In the long history of the world, only a few generations have been granted the role of defending freedom in its hour of maximum danger. I do not shrink from this responsibility–I welcome it. I do not believe that any of us would exchange places with any other people or any other generation. The energy, the faith, the devotion which we bring to this endeavor will light our country and all who serve it–and the glow from that fire can truly light the world.
And so, my fellow Americans: ask not what your country can do for you–ask what you can do for your country.
Michigan continues to be a “hot spot” for the coronavirus, with those afflicted now well over 20,000 and still escalating. Detroit’s vulnerable population, many of whom are poor and elderly, has been especially hard hit. Michigan’s governor, Gretchen Whitmer, was early to issue a stay-at-home order and this week she extended it with added stringent conditions. A few thoughts.
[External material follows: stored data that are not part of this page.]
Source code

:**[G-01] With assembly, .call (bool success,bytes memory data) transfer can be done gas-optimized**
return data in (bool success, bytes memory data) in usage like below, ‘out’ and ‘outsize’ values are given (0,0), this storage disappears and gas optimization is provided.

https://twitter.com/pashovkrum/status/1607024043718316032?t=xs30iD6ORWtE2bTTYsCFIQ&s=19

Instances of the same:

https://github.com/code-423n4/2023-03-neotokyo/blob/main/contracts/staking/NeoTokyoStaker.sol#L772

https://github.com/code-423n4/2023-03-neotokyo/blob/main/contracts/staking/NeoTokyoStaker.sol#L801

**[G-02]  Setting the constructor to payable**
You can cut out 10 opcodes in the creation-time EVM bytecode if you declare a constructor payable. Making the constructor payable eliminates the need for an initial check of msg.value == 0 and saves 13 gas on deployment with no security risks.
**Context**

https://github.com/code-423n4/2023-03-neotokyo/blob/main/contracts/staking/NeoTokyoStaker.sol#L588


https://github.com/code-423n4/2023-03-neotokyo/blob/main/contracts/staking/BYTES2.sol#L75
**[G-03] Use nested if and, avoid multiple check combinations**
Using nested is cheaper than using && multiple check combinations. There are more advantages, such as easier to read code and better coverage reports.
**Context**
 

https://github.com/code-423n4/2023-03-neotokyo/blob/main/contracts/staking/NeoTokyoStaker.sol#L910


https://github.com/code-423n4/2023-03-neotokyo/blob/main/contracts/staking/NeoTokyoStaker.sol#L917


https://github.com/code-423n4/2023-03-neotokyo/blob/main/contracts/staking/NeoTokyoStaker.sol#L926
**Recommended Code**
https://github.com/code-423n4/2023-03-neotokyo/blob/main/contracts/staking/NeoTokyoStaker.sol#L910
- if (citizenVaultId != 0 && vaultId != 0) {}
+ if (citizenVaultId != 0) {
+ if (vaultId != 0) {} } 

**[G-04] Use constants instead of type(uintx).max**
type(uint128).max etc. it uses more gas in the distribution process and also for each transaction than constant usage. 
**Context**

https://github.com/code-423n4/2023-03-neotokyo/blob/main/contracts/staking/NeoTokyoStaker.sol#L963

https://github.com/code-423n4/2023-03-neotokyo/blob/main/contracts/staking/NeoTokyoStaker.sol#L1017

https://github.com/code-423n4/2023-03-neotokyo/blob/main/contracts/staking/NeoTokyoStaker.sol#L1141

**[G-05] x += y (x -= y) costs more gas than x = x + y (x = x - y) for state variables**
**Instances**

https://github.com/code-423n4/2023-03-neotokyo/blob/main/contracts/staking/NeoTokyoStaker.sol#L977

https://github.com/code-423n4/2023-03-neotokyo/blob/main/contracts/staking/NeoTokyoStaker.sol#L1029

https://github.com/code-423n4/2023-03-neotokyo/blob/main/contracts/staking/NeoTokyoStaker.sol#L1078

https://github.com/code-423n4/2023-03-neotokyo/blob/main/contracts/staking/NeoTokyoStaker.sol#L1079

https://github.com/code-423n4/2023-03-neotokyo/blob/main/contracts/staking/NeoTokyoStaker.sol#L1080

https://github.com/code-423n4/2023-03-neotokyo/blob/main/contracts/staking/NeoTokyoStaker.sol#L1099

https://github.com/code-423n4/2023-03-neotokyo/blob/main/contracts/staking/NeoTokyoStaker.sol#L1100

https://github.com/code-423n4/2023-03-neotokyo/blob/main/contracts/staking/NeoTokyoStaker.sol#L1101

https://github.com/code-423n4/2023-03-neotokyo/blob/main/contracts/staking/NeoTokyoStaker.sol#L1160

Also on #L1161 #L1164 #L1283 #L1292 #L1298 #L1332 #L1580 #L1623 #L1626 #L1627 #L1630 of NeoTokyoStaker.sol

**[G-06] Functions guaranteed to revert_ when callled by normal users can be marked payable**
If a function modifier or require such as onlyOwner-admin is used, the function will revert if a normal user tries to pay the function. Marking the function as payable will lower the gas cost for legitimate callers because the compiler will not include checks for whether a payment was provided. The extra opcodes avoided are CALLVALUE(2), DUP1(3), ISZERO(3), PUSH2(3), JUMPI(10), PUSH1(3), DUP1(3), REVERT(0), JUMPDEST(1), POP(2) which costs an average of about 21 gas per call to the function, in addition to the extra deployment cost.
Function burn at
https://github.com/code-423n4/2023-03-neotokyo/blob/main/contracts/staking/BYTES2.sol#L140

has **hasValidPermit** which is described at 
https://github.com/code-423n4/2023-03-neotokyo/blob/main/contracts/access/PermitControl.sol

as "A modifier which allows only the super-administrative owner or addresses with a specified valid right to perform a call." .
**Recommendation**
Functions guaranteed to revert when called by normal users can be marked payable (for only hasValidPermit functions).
Last week, Governor Whitmer was the toast of the twitterverse–the brave Katniss Everdeen fighting the evil President Snow, or Trump if you will. Now after her more stringent lockdown order, in the same venue she is “callous” or “authoritarian” or worse.
As citizens, we have the absolute (almost) right to criticize our leaders. But, in this time of crisis let us speak with a spirit of generosity for our leaders’ travails.
I’m reminded of Jack Nicholson’s line in the movie A Few Good Men: “I have a greater responsibility than you can possibly fathom.” I guarantee that when the next nursing home has 10 deaths and 20 caretakers test positive, or as the grim reaper continues to take a toll of elderly black men and women in Detroit, that Governor Whitmer will feel the weight more than you or I. Let us as citizens feel free to voice our opinions, but let’s also have some charity and humility.